Kocoloski: So there is an interesting—kind of tying this back to some of the discussion yesterday, one of the first comments of the opening session was about, you know, is democracy failing us, because, you know, you get this sort of poor decision making, and contrasting that with the corporate board room, where you’ve got a clear directive to go make decisions, right? Those corporate boardrooms are very drive by data today, right? It’s a curated set of data that, you know, some expertise has decided—
Surowiecki: And politics.
Kocoloski: And politics. But if I was to decide whether it’s data or crowds—right?—it’s a sort of golden set of data that’s being used to drive the decisions at that boardroom. I’m wondering if there are—all the examples we’ve talked about have been very public examples, traffic patterns and racetracks and so on.
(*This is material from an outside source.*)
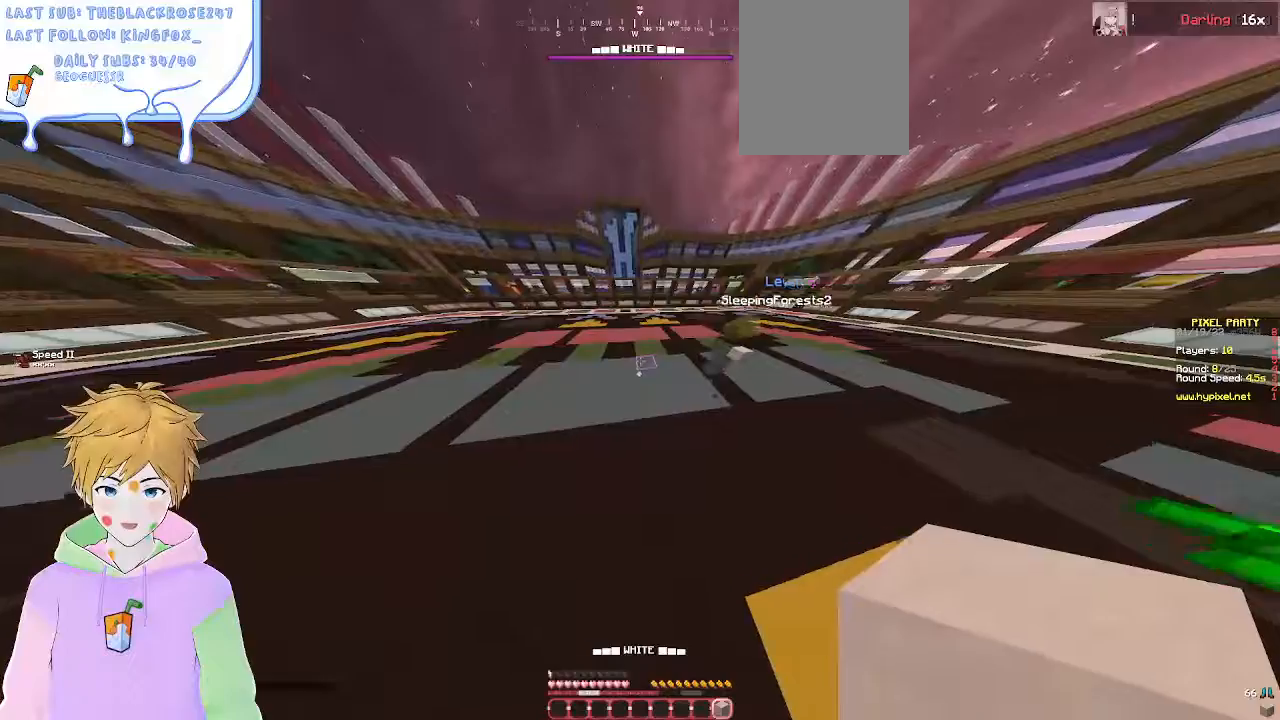
{"keys": ["w"], "mouse": [], "events": []}
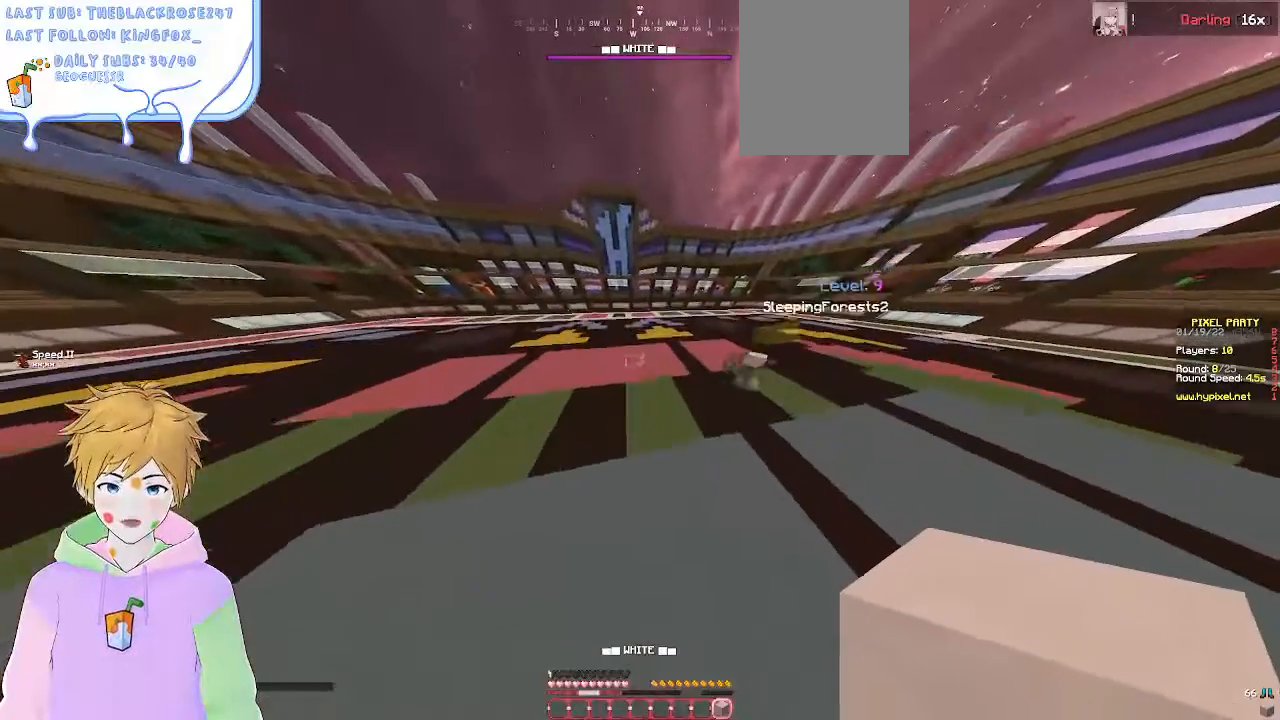
{"keys": ["w"], "mouse": [], "events": []}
But are there examples where we see this kind of crowd-based decision making leveraged effectively for internal decision making in an enterprise?
Surowiecki: Can I say something on that? I mean, I actually think this is one of the—if there is one area where I think too little progress has been made, it is actually in this regard. So I actually think companies are doing a better job in general of trying to access the knowledge of, say, their employees or their customers or the like. You know, IBM famously has these big jams basically, where they allow employees to participate. But I actually think that—you know, Lew Platt, who used to be CEO of Hewlett Packard, once said, “If Hewlett Packard knew what Hewlett Packard knows we would be far more successful than we actually are.” And I think that’s still true today, that—so there are organizations that have used like internal prediction markets to try to do a better job of forecasting which products are most likely to succeed, or forecasting when software projects will launch, because that’s a question, when you ask people, “When you are going to be done with this?” it’s hard to get an honest answer, but if you ask the organization or the team—and the crowd doesn’t even have to be that big. It could just be the team, but it’s the crowd.
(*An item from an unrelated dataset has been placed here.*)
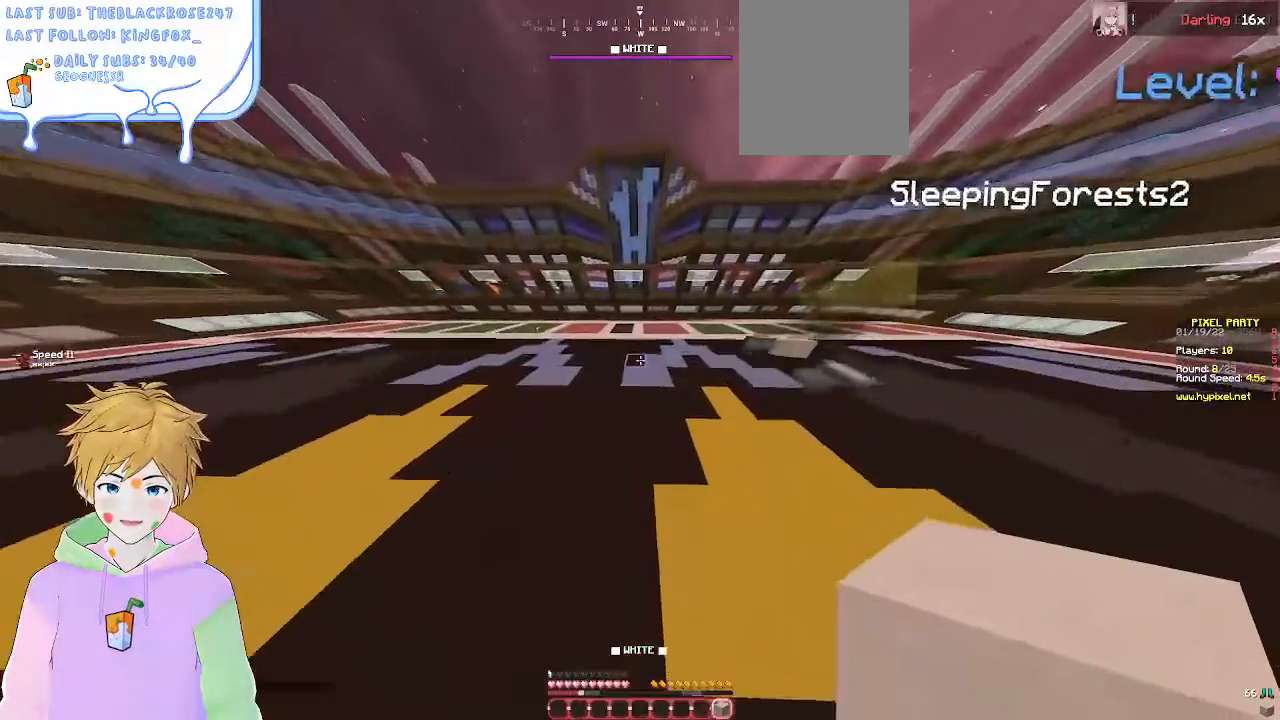
{"keys": ["w"], "mouse": [], "events": []}
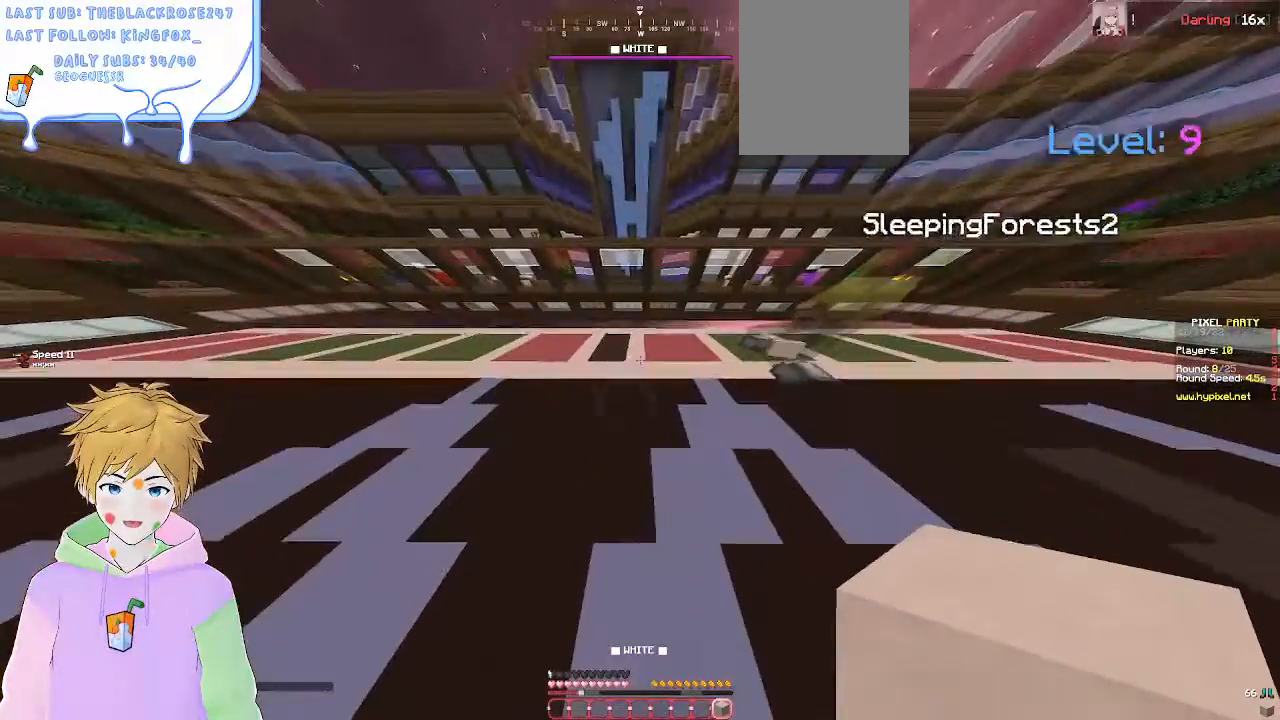
{"keys": [], "mouse": [], "events": [[400, "w", "up"]]}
So I think that those are cases where you can use that. Now, I don’t think you are going to see—and there are organizations that have actually set up idea markets, so where pretty much anyone in the organization can offer up an idea and the crowd weighs in on it. And I think the results there have been very good. The problem there is that for the most part it’s still—there are not very many organizations that are really doing this really seriously.
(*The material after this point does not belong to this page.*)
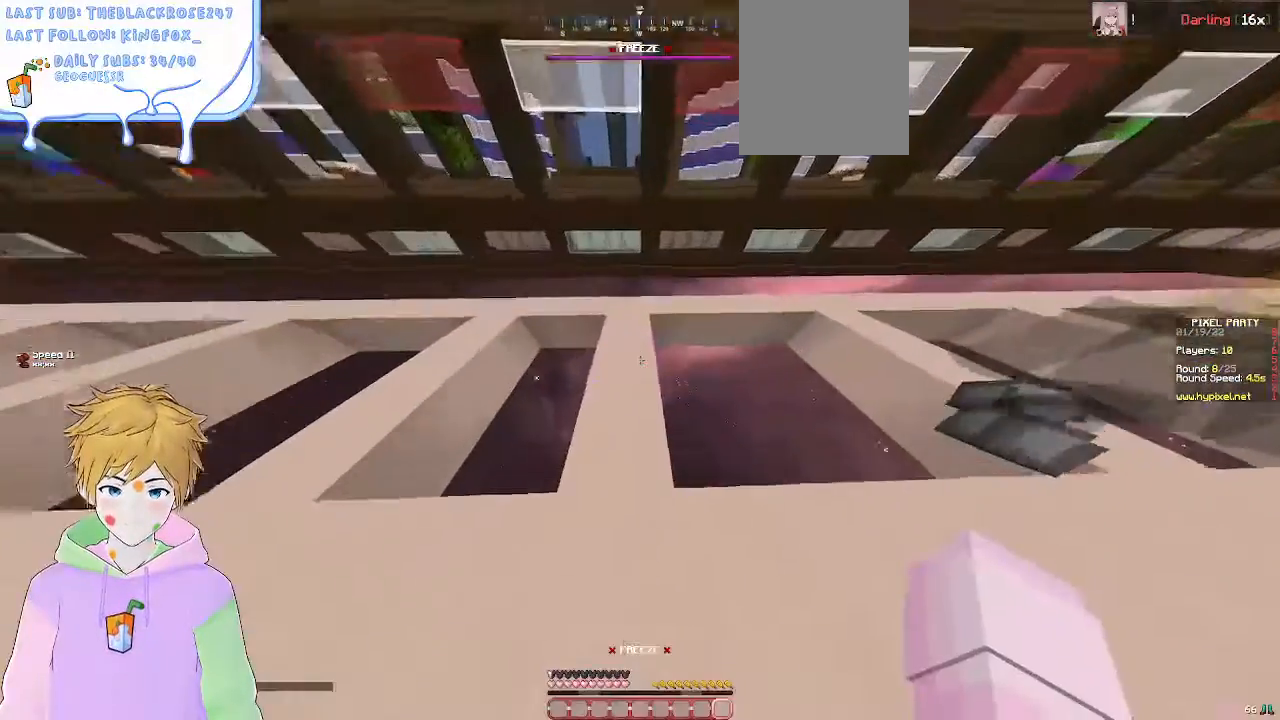
{"keys": ["d"], "mouse": [], "events": [[33, "a", "down"], [117, "s", "down"], [250, "a", "up"], [300, "d", "down"], [350, "s", "up"]]}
Morgan: So to one of you two, isn’t one of the things we are saying here is that it’s less about the algorithm than finding ways to aggregate as much data that can be re-exposed to the potential users, or just not necessarily an analytical insight approach? Or take it whatever way you want to go
Prabhakar: I think the thing is, the last comment that James is making is really the—when you are asking the crowd for something it’s usually, you get good answers if it’s usually a binary outcome, right? Who’s going to win the election, this or that, right? I think when you ask for something that requires just much more of a nuanced response, it actually then becomes hard to aggregate that information very clearly and effectively. You could give a multiple choice question, that’s easy. I mean, if you are just going to ask them to think aloud, right?
Morgan: But what about—let’s flip past that and say it’s less about what people declare than what they do, which isn’t nearly as binary, like a traffic pattern or a decision.
Prabhakar: I agree.
Morgan: So there, if you expose the information and then the human behavior interprets it—
Prabhakar: Yes, that’s right. And I think people are motivated to minimize their own commuting times and increase their own comfort levels, so they have chosen to do something against constraints, like you have to be somewhere at a certain time. And I think that is much more helping us in our sort of pursuit of going after traffic congestion. But this thing of like—you know, I was actually thinking of, paraphrasing what Adam said, is there a way, is there an example where you are actually better off trusting data versus the crowd, or the other way around? Okay?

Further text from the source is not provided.